Cerré los ojos. No quería ser grosero, pero estaba tan drogado que ni me preocupé de la cortesía. Y me costaba recordar hasta mi verdadero nombre. No me llamaba Hausner, de eso estaba seguro.

– Espero que no se haya equivocado de paciente, doctor -me oí susurrar-. Soy otro, ¿sabe? Otro que fui hace mucho tiempo.

La siguiente vez que me desperté ella estaba junto a mí, apartándome el pelo de la frente. Había olvidado su nombre pero no lo hermosa que era. Llevaba un traje ceñido de color marrón habano y manga corta. Daba la impresión de que la habían liado en el muslo de una cubana. Si hubiese tenido fuerzas, me la habría metido en la boca y le habría dado una calada por los dedos de los pies.

– Toma -dijo, mientras me ponía un collar-. Es un collar le-chaim . Por la vida. Para que te recuperes.

– Gracias, cielo. Por cierto, ¿cómo te has enterado de que estaba aquí?

– Me lo dijeron en tu hotel. -Ojeó mi habitación-. Bonita habitación. Te las has arreglado muy bien solo.

Tenía una habitación individual en el Hospital Británico porque no había habitaciones individuales en el Hospital Americano y porque el coronel Montalbán no quería que vieran al doctor George Pack, del Memorial Sloan – Kettering Cancer Center de Nueva York, cerca del Hospital del Presidente Juan Perón, y sobre todo cerca del Hospital de Evita Perón. Pero no podía contárselo a Anna. Era una habitación muy británica. Había en la pared un bonito retrato del rey.

– ¿Pero por qué aquí y no en el Hospital Alemán? -preguntó Anna-. Supongo que te da miedo que te reconozcan, ¿es eso?

– Es porque mi médico es americano y no habla alemán -respondí-. Y porque no habla muy bien español.

– De todos modos, estoy enfadada contigo. No me dijiste que estabas enfermo.

– No estoy enfermo, cielo. Ya no. En cuanto salga de aquí te lo demostraré.

– De todos modos, si yo tuviese cáncer te lo contaría -dijo-. Pensaba que éramos amigos. Y los amigos están para eso.

– Pensé que creerías que es contagioso.

– No soy tonta, Gunther. Sé que el cáncer no se contagia.

– A lo mejor es que no quería correr ese riesgo.

Me di cuenta de que el rey estaba de acuerdo conmigo.
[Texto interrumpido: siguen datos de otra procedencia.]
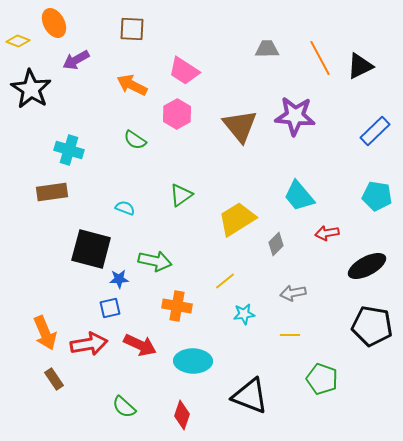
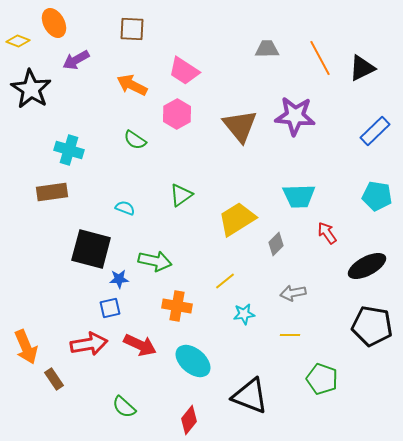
black triangle at (360, 66): moved 2 px right, 2 px down
cyan trapezoid at (299, 196): rotated 52 degrees counterclockwise
red arrow at (327, 233): rotated 65 degrees clockwise
orange arrow at (45, 333): moved 19 px left, 14 px down
cyan ellipse at (193, 361): rotated 39 degrees clockwise
red diamond at (182, 415): moved 7 px right, 5 px down; rotated 20 degrees clockwise
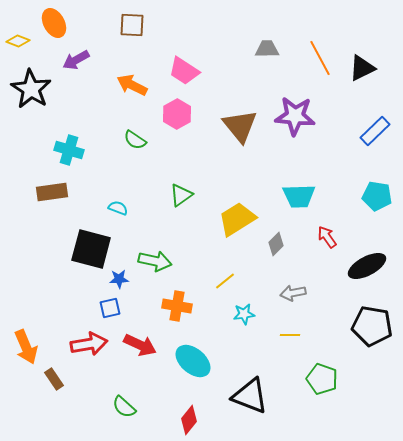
brown square at (132, 29): moved 4 px up
cyan semicircle at (125, 208): moved 7 px left
red arrow at (327, 233): moved 4 px down
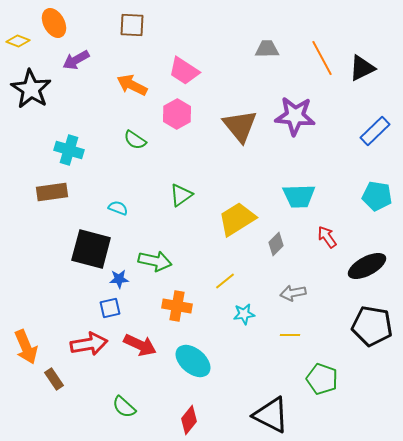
orange line at (320, 58): moved 2 px right
black triangle at (250, 396): moved 21 px right, 19 px down; rotated 6 degrees clockwise
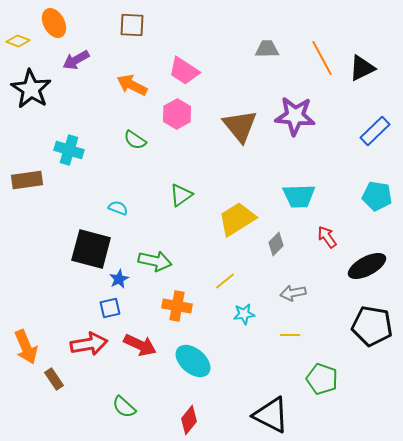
brown rectangle at (52, 192): moved 25 px left, 12 px up
blue star at (119, 279): rotated 24 degrees counterclockwise
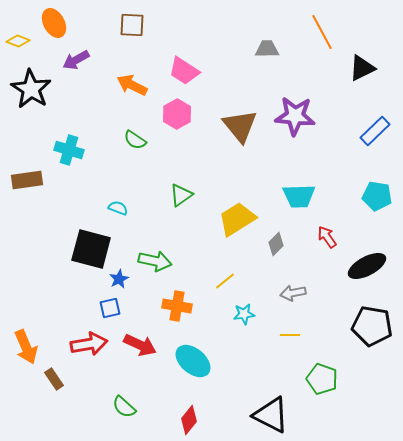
orange line at (322, 58): moved 26 px up
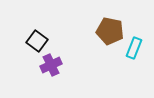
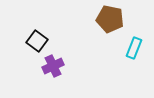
brown pentagon: moved 12 px up
purple cross: moved 2 px right, 1 px down
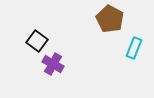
brown pentagon: rotated 16 degrees clockwise
purple cross: moved 2 px up; rotated 35 degrees counterclockwise
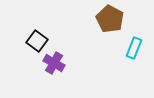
purple cross: moved 1 px right, 1 px up
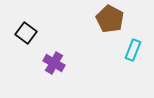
black square: moved 11 px left, 8 px up
cyan rectangle: moved 1 px left, 2 px down
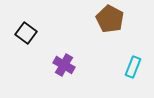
cyan rectangle: moved 17 px down
purple cross: moved 10 px right, 2 px down
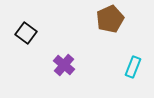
brown pentagon: rotated 20 degrees clockwise
purple cross: rotated 10 degrees clockwise
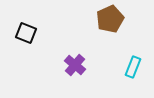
black square: rotated 15 degrees counterclockwise
purple cross: moved 11 px right
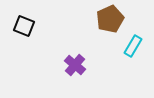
black square: moved 2 px left, 7 px up
cyan rectangle: moved 21 px up; rotated 10 degrees clockwise
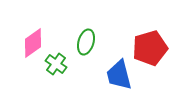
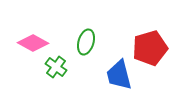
pink diamond: rotated 64 degrees clockwise
green cross: moved 3 px down
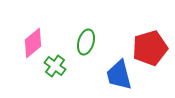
pink diamond: rotated 68 degrees counterclockwise
green cross: moved 1 px left, 1 px up
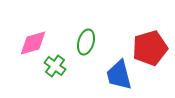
pink diamond: rotated 24 degrees clockwise
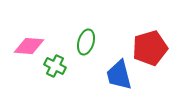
pink diamond: moved 4 px left, 3 px down; rotated 20 degrees clockwise
green cross: rotated 10 degrees counterclockwise
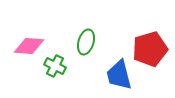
red pentagon: moved 1 px down
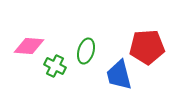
green ellipse: moved 9 px down
red pentagon: moved 3 px left, 2 px up; rotated 12 degrees clockwise
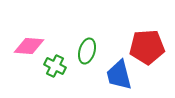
green ellipse: moved 1 px right
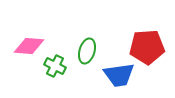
blue trapezoid: rotated 84 degrees counterclockwise
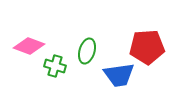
pink diamond: rotated 16 degrees clockwise
green cross: rotated 10 degrees counterclockwise
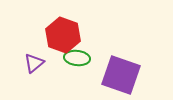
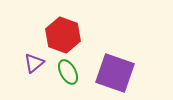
green ellipse: moved 9 px left, 14 px down; rotated 55 degrees clockwise
purple square: moved 6 px left, 2 px up
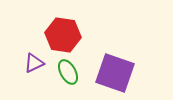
red hexagon: rotated 12 degrees counterclockwise
purple triangle: rotated 15 degrees clockwise
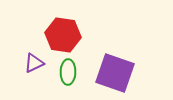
green ellipse: rotated 30 degrees clockwise
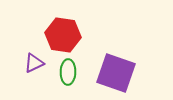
purple square: moved 1 px right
Él tampoco tenía muy buena cara. Vestía un uniforme naval con galones dorados suficientes para abastecer a un barco de oficiales ambiciosos. Se apreciaba el dolor en sus ojos y en los tendones de sus finas manos, pero parecía de esas personas que lo aguantan en silencio. Me di cuenta de que teníamos mucho en común.